Francisco Piyãko revelou que essa foi a forma que os Ashanikas encontraram para ajudar outros povos a sobreviverem dentro das aldeias e não saírem para se contaminarem. As doações continuam abertas e podem ser feitas pelo site da comunidade.
“Fizemos a campanha para ajudar o nosso entorno, que as pessoas que não tinham esse grau de organização, a não se exporem muito e a gente queria que se fortalecesse para não circularem na cidade. Fizemos a live e conseguimos atender mais de 1,2 mil famílias, a campanha está aberta e estamos atendendo. Era uma necessidade nossa, mas a gente via que nosso entorno estava precisando disso”, complementou.
Francisco Piyãko é filho do cacique e patriarca da família Piyãko, Antônio Piyãko. A família é composta por sete filhos, sendo cinco homens e duas mulheres. Francisco é irmão também de Isaac Piyãko, único candidato indígena eleito prefeito do Acre. Isaac segue pelo segundo mandado como prefeito de Marechal Thaumaturgo.
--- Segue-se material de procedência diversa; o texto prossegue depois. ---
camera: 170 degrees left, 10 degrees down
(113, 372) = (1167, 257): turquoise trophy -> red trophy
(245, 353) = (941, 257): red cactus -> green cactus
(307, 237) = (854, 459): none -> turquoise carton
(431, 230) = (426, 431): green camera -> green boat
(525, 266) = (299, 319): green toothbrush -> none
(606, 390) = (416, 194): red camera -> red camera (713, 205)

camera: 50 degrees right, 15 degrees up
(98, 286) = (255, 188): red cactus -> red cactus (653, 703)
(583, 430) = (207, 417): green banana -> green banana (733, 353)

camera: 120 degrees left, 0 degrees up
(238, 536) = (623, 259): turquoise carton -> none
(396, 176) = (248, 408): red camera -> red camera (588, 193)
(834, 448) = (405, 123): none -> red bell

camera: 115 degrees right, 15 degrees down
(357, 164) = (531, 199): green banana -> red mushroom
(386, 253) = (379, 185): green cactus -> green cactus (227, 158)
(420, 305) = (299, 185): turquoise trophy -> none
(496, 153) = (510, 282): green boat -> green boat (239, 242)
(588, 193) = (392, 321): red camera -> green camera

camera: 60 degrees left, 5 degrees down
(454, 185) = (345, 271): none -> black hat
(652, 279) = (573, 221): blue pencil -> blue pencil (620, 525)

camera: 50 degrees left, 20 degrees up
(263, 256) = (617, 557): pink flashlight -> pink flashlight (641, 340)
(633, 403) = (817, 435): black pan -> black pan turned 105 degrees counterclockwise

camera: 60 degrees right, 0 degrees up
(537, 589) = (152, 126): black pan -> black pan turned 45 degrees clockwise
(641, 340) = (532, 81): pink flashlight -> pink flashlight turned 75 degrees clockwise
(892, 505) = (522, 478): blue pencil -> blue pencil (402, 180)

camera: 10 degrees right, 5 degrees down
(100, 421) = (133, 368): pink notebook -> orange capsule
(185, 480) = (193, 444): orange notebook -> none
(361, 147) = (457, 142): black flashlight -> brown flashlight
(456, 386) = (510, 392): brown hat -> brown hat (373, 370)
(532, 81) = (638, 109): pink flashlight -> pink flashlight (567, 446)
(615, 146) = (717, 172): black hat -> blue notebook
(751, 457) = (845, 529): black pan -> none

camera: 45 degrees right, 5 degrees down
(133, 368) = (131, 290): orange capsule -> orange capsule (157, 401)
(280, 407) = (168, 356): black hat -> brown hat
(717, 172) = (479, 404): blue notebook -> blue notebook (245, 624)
"Nossos cuidados funcionaram muito bem. Logo que chegou aquele impacto da pandemia, demos uma recuada, mas temos vivido bem. O povo Ashaninka tem vivido momentos difíceis ao longo da sua história, tivemos outras doenças no passado. Isso é bem presente ainda hoje e funcionou muito bem. Usamos das nossas medicinais da floresta para curar qualquer ameaça de doenças também", concluiu.